Validation of residual energy
The designed clustering model using the ASCSO algorithm is given in Fig. 9. The better performance is reached by ASCSO-aided cluster head selection strategy in terms of higher energy and thus, it ensures the maximum performance.
Analysis of QoS
The performance of the designed “energy efficient clustering” is examined concerning QoS by differing the number of rounds as given in Fig. 10, which shows maximum QoS improvement is achieved by the ASCSO algorithm by evaluating with other baseline approaches.
Evaluation of security
Validation of the offered method is examined regarding security by differing the number of rounds as given in Fig. 11. The higher security is accomplished by the ASCSO algorithm by differing the number of sink nodes.
Validation of trust
Validation of the offered “energy clustering” method using the ASCSO algorithm concerning trust is given in Fig. 12. The maximum trust is guaranteed by designed cluster head selection by the ASCSO algorithm.
Statistical analysis
Estimation of statistical analysis of the offered “energy-efficient clustering model” for several constraints is given in Tables 3 to 9. As the “considered optimization algorithms are in stochastic nature and the experiment is executed five times”. This analysis is executed by considering the “measures like best, worst, mean and standard deviation”. “The mean is the average value of the best and worst values and the median is referred to as the center point of the best and worst values whereas the standard deviation is represented as the degree of deviation between each execution”. Finally, the statistical evaluation shows higher efficacy regarding different constraints like the number of dead nodes, trust, QoS, normalized energy, residual energy, security, distance, and delay.
Conclusion
This work has implemented a secured “energy-efficient routing” technique for large-scale WSNs with multiple sink nodes. Here, ASCSO was implemented for the selection of the accurate cluster head. It was carried out by solving the objective function regarding “distance, residual energy, delay, security risk, trust, and QoS”. Finally, the proposed work was evaluated by comparing it with several optimization algorithms in terms of different evaluation metrics between sensor nodes and sink nodes. From the results, the maximum performance was observed by the designed ASCSO algorithm. However, COA has superior performance while taking the number of rounds from 1800 to 2000 rounds. Similarly, SSA and BOA also overtake the performance. When considering the number of sink nodes as 4 and the number of rounds as 800, the ASCSO algorithm was 37.9%, 17.6%, 60%, and 33.3% superior to BOA, JA, SSA, and COA techniques.
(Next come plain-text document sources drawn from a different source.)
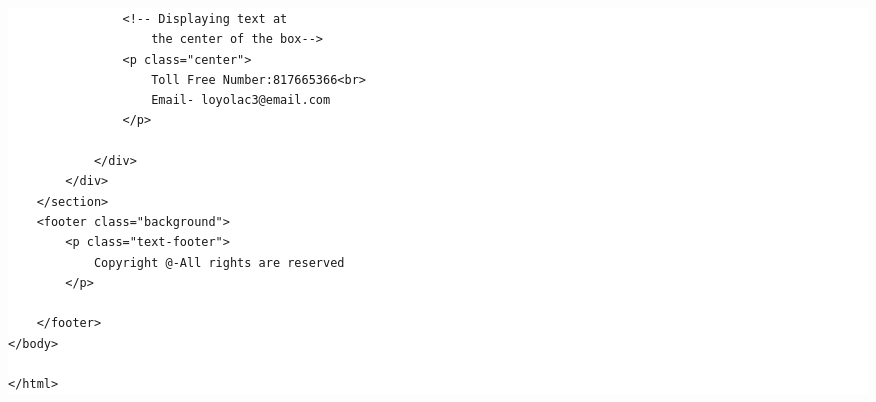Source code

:                     <!-- Displaying text at
                        the center of the box-->
                    <p class="center">
                        Toll Free Number:817665366<br>
                        Email- loyolac3@email.com
                    </p>
    
                </div>
            </div>
        </section>
        <footer class="background">
            <p class="text-footer">
                Copyright @-All rights are reserved
            </p>
    
        </footer>
    </body>
    
    </html>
The efficacy improvements of this work are applicable to other research like IoT healthcare applications, target tracking, and military applications. However, it was required to deploy the Routing Protocol for Low-Power and Lossy Networks (RPL) nodes to ensure the consistent of the outcomes. Additionally, need to discover the multihomed solutions on different QoS metrics. Hence, there was a need of improving the network efficiency. This can be solved in the future by utilizing intelligent techniques. We will explore the impact of diverse constraints on the efficacy of the network and further improve its performance.